Name	Catalan Language Understanding Benchmark (CLUB)
Link	https://github.com/projecte-aina/club
Title	The Catalan Language CLUB
Presented by	Rodríguez-Penagos, C. , Armentano-Oller, C. , Villegas, M. , Melero, M. , González-Agirre, A. , Gibert, O. Carrino, C.
Language	Catalan
Language code	cat
Category	resource
Status	available
Type	benchmark
Year	2021

Two public funding initiatives (PlanTL and AINA) provide the Catalan language with the tooling and resources that modern AI models can bring to industry, commerce and society in general. These efforts have incorporated corpus annotation best practices, and at the same time foster local annotation companies that can deal with the complex tasks needed for Data Science and modern AI.

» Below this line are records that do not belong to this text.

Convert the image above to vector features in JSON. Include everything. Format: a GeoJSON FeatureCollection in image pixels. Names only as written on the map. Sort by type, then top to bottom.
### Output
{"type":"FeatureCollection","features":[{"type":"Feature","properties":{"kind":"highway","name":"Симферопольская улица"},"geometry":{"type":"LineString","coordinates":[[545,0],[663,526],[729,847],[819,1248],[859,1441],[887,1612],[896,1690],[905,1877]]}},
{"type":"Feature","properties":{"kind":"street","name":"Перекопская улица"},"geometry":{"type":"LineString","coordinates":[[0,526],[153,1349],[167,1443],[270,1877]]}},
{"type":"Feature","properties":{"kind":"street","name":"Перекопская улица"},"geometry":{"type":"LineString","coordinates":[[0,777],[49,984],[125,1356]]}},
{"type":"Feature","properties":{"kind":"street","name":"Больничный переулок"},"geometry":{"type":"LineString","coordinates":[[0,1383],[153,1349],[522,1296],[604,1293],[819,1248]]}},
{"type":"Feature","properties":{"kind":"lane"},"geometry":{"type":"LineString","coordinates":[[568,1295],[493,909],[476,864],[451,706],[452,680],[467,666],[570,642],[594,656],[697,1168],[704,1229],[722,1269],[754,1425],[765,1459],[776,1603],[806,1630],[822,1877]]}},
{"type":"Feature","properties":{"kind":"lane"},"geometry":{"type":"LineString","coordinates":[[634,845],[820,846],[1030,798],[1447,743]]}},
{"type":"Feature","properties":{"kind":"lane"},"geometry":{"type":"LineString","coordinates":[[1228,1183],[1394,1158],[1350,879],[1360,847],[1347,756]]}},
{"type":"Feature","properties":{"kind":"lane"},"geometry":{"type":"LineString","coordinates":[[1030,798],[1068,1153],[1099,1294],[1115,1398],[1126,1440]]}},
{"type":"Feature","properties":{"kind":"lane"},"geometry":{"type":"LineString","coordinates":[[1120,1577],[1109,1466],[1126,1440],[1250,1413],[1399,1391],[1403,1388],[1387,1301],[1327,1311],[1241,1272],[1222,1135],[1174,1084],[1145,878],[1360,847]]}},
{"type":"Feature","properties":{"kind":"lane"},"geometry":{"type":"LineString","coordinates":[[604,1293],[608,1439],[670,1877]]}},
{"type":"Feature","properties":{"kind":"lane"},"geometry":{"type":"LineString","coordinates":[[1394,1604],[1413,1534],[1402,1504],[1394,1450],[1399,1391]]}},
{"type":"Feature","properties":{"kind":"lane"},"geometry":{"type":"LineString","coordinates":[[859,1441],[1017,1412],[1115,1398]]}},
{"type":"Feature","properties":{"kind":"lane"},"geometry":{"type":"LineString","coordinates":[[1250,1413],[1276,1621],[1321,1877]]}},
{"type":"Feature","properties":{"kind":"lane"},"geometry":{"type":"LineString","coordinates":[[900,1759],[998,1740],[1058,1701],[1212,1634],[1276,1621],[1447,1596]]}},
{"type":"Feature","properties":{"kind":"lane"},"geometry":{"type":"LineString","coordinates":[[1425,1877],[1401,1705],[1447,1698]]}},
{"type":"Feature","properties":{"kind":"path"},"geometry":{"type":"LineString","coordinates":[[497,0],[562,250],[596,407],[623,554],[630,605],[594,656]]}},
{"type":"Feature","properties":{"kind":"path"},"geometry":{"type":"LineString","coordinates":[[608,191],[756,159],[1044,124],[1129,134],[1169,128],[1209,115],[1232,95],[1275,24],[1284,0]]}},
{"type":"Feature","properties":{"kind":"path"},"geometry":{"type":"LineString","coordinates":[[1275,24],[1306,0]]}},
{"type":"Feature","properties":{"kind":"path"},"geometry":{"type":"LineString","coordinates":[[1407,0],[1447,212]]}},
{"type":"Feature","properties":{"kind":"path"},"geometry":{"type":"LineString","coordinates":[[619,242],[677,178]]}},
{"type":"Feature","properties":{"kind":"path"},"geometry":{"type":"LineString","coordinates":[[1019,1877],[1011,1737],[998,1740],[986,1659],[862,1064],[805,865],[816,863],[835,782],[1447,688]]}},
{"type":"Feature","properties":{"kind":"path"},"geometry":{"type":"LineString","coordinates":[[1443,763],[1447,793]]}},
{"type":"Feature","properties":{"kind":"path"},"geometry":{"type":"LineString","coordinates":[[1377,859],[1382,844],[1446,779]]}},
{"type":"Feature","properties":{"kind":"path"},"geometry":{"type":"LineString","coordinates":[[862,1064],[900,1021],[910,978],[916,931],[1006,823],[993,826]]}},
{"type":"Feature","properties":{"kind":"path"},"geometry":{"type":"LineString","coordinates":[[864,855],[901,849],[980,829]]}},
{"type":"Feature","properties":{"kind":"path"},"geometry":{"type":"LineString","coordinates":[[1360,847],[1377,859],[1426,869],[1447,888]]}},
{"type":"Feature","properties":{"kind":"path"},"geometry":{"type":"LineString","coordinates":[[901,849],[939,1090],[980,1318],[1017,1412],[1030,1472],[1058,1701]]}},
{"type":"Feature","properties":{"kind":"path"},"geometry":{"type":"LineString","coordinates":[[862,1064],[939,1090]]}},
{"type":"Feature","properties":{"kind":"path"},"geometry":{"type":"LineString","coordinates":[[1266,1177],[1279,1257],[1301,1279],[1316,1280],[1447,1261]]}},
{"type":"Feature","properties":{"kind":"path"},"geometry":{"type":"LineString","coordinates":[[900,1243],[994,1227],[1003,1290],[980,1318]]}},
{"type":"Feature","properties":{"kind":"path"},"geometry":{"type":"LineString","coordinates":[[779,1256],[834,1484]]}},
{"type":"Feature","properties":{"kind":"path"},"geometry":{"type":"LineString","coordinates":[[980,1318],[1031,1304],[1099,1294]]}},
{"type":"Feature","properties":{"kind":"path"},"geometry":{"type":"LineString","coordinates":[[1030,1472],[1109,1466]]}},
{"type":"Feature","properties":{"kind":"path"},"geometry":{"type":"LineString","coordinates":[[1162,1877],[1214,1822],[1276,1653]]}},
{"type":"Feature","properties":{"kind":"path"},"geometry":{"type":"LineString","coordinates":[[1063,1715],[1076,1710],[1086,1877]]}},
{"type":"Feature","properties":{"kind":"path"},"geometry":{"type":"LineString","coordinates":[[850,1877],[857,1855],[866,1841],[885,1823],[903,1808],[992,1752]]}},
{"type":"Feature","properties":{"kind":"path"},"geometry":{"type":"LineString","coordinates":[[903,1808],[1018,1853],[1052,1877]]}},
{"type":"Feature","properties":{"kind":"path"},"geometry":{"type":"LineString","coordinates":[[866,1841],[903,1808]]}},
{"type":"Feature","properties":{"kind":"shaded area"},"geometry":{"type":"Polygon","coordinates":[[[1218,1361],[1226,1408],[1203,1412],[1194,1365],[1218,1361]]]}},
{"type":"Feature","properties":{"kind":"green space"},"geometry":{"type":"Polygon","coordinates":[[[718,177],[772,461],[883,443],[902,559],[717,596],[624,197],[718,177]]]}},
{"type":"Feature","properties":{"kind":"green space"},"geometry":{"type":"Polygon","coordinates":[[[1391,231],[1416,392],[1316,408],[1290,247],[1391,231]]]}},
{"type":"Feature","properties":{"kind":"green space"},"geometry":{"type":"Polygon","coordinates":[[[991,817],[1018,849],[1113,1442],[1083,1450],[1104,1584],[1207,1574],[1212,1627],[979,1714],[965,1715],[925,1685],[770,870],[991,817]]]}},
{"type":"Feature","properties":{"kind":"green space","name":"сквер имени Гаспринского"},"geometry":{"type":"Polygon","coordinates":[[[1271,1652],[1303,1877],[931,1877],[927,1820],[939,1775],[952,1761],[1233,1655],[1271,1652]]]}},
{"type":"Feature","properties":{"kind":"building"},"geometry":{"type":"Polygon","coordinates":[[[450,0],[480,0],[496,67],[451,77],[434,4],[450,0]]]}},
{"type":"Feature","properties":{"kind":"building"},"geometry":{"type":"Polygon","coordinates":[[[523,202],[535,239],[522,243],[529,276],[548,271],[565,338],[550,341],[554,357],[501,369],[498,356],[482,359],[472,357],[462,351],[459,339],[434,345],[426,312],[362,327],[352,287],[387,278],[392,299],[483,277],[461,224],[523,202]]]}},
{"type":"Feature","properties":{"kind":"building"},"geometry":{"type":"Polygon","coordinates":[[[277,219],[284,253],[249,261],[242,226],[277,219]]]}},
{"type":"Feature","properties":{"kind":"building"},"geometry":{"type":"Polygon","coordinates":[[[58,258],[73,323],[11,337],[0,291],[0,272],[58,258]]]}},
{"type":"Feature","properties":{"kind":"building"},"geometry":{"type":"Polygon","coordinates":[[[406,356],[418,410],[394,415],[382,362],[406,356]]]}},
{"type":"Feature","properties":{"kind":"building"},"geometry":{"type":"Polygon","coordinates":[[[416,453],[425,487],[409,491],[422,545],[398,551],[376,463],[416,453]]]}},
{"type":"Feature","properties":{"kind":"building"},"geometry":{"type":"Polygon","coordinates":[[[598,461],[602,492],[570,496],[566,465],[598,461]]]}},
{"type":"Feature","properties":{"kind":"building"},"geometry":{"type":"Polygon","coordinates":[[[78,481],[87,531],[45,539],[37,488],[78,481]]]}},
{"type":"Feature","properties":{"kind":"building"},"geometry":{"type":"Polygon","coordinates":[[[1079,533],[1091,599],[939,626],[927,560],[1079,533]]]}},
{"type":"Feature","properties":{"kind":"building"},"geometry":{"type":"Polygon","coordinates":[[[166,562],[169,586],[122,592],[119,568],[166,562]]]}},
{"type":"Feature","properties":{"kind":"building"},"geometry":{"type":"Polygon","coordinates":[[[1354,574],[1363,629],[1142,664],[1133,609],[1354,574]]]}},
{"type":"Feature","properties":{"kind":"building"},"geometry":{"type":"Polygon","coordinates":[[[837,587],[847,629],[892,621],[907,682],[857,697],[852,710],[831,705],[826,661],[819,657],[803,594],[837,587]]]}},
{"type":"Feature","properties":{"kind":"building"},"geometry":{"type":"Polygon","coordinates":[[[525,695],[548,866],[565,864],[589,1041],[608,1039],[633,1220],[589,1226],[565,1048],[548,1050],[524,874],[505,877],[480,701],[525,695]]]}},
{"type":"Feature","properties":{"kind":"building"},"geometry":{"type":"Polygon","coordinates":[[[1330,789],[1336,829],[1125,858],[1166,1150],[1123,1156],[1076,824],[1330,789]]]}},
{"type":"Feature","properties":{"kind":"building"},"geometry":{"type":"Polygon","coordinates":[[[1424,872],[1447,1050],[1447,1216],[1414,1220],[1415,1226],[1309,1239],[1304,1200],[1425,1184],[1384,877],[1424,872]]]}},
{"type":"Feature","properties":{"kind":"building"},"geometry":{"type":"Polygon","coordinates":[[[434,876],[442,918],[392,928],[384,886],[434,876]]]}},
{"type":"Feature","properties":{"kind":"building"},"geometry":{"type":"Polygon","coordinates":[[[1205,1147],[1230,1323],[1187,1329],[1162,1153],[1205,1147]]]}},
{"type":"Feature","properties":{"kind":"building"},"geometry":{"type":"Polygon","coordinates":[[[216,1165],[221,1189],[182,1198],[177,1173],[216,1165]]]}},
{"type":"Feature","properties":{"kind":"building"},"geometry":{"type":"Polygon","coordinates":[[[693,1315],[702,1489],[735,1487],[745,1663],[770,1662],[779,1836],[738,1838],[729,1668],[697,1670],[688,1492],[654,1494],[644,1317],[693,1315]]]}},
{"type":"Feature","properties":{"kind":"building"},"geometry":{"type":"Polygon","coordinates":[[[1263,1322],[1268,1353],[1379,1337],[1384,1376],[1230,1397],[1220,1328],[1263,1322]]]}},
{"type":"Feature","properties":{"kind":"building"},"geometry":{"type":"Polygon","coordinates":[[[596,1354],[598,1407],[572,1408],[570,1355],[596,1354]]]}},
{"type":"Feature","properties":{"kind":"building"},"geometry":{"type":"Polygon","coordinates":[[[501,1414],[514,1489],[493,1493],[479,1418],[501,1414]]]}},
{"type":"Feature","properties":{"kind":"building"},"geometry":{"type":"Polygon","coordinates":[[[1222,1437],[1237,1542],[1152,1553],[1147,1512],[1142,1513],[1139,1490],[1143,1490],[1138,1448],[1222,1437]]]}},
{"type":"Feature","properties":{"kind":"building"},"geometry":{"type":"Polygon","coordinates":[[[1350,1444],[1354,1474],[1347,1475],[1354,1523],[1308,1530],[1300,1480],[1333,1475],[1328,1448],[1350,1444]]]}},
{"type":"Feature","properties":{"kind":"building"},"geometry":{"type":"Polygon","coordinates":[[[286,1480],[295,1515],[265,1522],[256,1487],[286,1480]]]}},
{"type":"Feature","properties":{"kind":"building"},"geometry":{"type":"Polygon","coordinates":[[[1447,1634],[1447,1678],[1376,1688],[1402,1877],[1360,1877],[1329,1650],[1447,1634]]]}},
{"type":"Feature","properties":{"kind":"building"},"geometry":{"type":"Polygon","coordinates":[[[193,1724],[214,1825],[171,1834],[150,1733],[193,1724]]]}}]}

The Catalan Language Understanding Benchmark (CLUB) enable evaluations of models and downstream applications for real, practical use.

TECa, Textual Entailment for Catalan, containing more than 20,000 annotated pairs of sentences, with Neutral, Inference and Contradiction labels.
TeCla Textual Classification for Catalan, a News corpus for thematic Text Classification, with 153.265 newswire articles classified under 30 different categories.
VilaQuAD and ViquiQuAD, two extractive Question Answering datasets from newswire and thw Wikipedia, comprising more than 20,000 questions and answer segments, in addition to a professionally translated version of the XQuAD dataset for Catalan
STS-ca 7 corpus for evaluating Semantic Textual Similarity in Catalan, with more than 3,000 sentence pairs, annotated with the semantic similarity between them, using a scale from 0 (no similarity at all) to 5 (semantic equivalence).